(Entradas salvas)
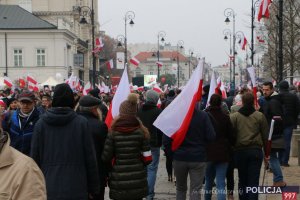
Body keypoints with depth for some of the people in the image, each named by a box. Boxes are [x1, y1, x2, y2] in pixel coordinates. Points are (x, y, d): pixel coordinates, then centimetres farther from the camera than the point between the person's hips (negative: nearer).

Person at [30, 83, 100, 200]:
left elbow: (35, 157, 2)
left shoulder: (41, 123, -2)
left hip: (48, 188, 2)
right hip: (76, 189, -1)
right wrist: (93, 188, 5)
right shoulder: (81, 123, -6)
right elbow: (90, 158, -5)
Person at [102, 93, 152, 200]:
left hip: (118, 181, -1)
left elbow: (106, 157, -8)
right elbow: (147, 158, -5)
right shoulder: (141, 132, -6)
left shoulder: (113, 133, -9)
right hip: (138, 180, 1)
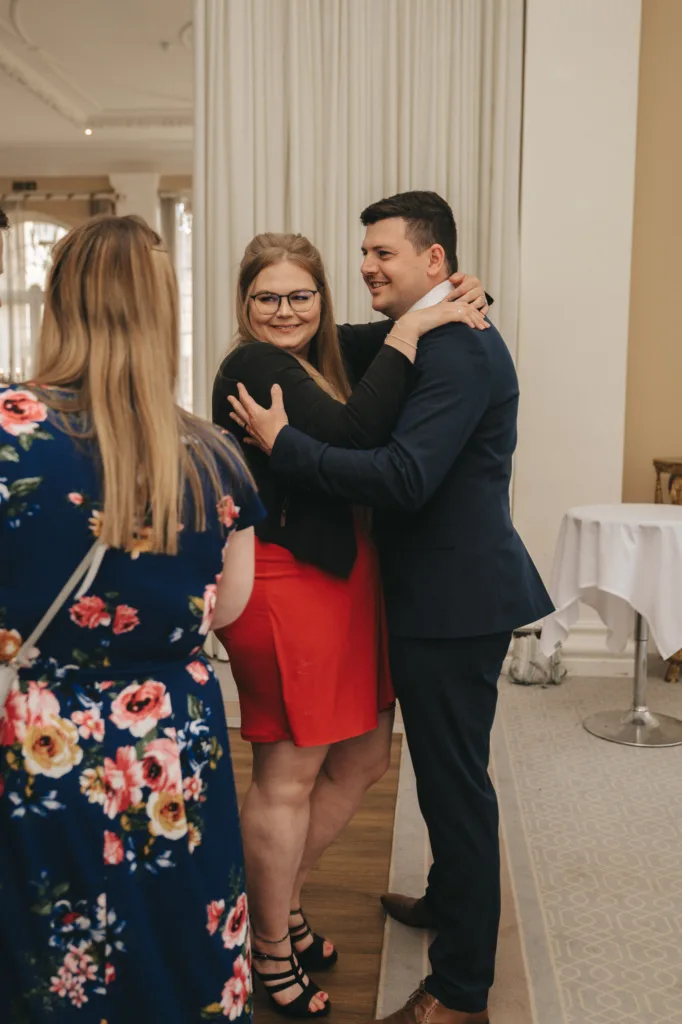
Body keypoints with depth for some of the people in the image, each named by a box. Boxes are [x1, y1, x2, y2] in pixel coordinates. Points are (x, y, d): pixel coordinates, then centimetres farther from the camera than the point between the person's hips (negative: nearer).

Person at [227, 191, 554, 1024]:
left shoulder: (458, 349, -19)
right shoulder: (444, 339, 13)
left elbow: (404, 478, -29)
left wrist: (282, 441, -22)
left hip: (455, 602, -10)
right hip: (442, 592, 10)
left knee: (455, 777, 1)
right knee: (446, 768, 24)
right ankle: (450, 901, 46)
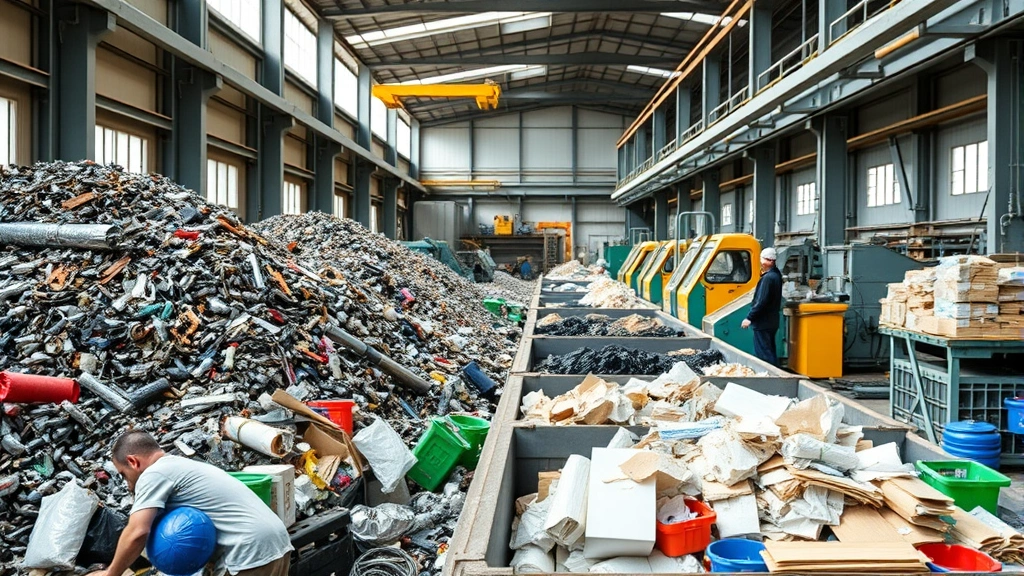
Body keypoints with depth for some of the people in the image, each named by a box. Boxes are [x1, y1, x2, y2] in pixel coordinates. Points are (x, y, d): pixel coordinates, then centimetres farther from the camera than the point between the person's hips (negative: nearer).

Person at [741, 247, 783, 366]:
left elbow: (761, 302, -24)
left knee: (763, 354, -5)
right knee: (770, 352, 18)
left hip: (763, 323, -10)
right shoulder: (776, 274, 9)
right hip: (771, 321, 10)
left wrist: (749, 318, -19)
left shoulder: (767, 278, -21)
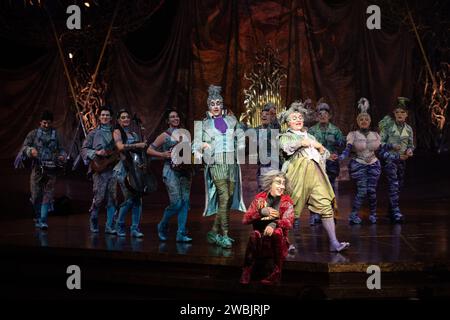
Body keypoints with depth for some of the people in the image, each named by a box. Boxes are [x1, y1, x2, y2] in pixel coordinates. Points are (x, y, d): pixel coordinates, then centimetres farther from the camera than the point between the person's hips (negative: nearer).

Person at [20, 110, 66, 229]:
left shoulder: (56, 135, 12)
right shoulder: (33, 134, 7)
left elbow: (61, 149, 17)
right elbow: (24, 148, 2)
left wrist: (62, 156, -5)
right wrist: (30, 151, -19)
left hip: (51, 169, 1)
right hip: (37, 168, -1)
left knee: (47, 196, -5)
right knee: (36, 195, 0)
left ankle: (43, 221, -6)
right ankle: (38, 217, 20)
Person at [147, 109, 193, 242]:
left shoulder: (185, 134, 14)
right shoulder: (165, 136, 1)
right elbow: (149, 150, 2)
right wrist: (162, 154, -11)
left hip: (185, 170, 5)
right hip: (171, 171, -5)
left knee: (185, 202, -2)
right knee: (177, 202, -13)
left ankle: (181, 234, 1)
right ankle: (162, 226, 11)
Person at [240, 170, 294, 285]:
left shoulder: (287, 201, 3)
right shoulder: (259, 198, 5)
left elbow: (289, 222, -14)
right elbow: (245, 219, -2)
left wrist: (274, 224, -34)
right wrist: (262, 212, -17)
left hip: (277, 241, 0)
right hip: (260, 241, 0)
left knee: (277, 232, -32)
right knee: (255, 234, -31)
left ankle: (277, 272, -28)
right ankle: (247, 270, -27)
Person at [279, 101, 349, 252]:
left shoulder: (309, 136, 32)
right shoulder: (286, 136, 16)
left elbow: (325, 153, 30)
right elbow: (286, 146, -9)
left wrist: (319, 146, 9)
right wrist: (303, 142, 1)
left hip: (315, 172, 4)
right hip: (298, 172, -4)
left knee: (326, 205, -9)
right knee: (291, 208, -6)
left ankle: (334, 242, -14)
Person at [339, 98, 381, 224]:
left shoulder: (375, 135, 10)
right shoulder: (353, 135, -3)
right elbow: (348, 148, -18)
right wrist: (343, 156, -35)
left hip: (373, 165, 3)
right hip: (358, 165, -3)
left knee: (371, 190, -5)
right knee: (362, 190, -14)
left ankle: (373, 214, 13)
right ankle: (353, 215, -6)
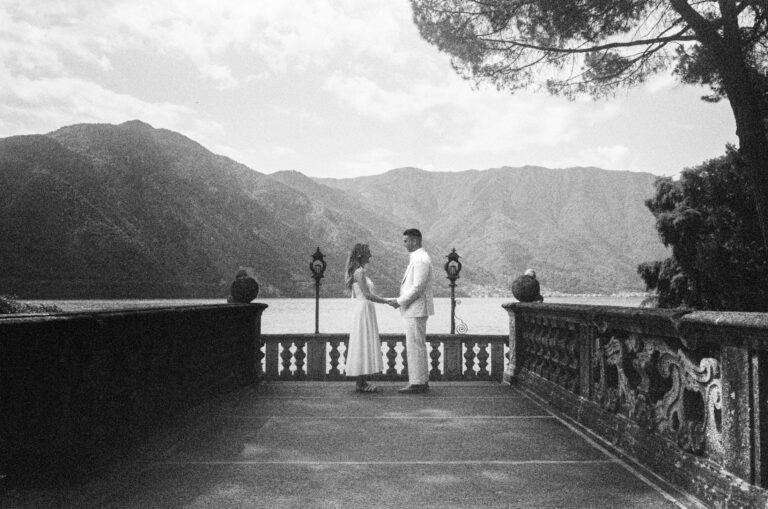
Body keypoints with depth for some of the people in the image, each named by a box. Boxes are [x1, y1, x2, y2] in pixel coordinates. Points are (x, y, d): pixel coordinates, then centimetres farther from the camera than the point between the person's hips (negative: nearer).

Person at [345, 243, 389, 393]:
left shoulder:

== O que fazer ==
Redimensione o material desde o início até a linha que contém "left shoulder: (767, 278, -21)", inclusive, reescrevendo todas as linhas, também o texto descritivo. Multiplique por 1,45 apenas os valores dos pontos (coordenadas x e y e profundidade), arredonde para inteiros com as metades para cima e omita as imagens.

== Sua resposta ==
Body keypoints with depth for some of the people in the image, each named by a box. Boxes are [x1, y1, x2, y2] in pixel coordinates. Points are (x, y, d): pixel coordinates, then centimetres farther from the camera than the point between the person's hips (negative: nearer).

Person at [30, 83, 100, 200]:
left elbow: (51, 228, 3)
left shoulder: (59, 178, -3)
left hip: (70, 273, 3)
right hip: (110, 274, -1)
right wrist: (135, 273, 7)
right shoulder: (117, 178, -9)
right elbow: (131, 229, -7)
Person at [102, 93, 152, 200]:
left hip: (171, 262, -1)
left elbow: (154, 228, -12)
right elbow: (213, 229, -7)
right shoulder: (204, 191, -9)
left shoulder: (164, 193, -13)
right hip: (200, 261, 1)
Body keypoints with depth for some of the people in the image, each named by a box. Boxes are [x1, y1, x2, y2] in pixel coordinates. Points are (x, y, d): pixel coordinates, then centimetres farther from the camera than the point between the person's hips (negative: nearer).

Person at [227, 191, 554, 1024]:
left shoulder: (664, 506, -28)
right shoulder: (644, 492, 19)
left elbow: (586, 693, -42)
left wrist: (409, 639, -32)
left hip: (660, 873, -15)
right hip: (641, 858, 15)
left knee: (660, 1127, 1)
right knee: (647, 1114, 35)
right ankle: (653, 1306, 67)
Body keypoints with depth for some of the people in the image, each named by a box. Boxes are [x1, y1, x2, y2] in pixel coordinates. Points are (x, y, d): pixel coordinates, then centimetres farther from the camera than the point between the person's hips (negative: nearer).

Person at [741, 247, 783, 366]:
left elbow: (1103, 438, -35)
left knee: (1106, 513, -7)
right knee: (1117, 510, 26)
left hip: (1106, 468, -15)
right shoulder: (1125, 397, 13)
right hip: (1118, 465, 15)
left wrist: (1086, 461, -28)
left shoulder: (1112, 403, -30)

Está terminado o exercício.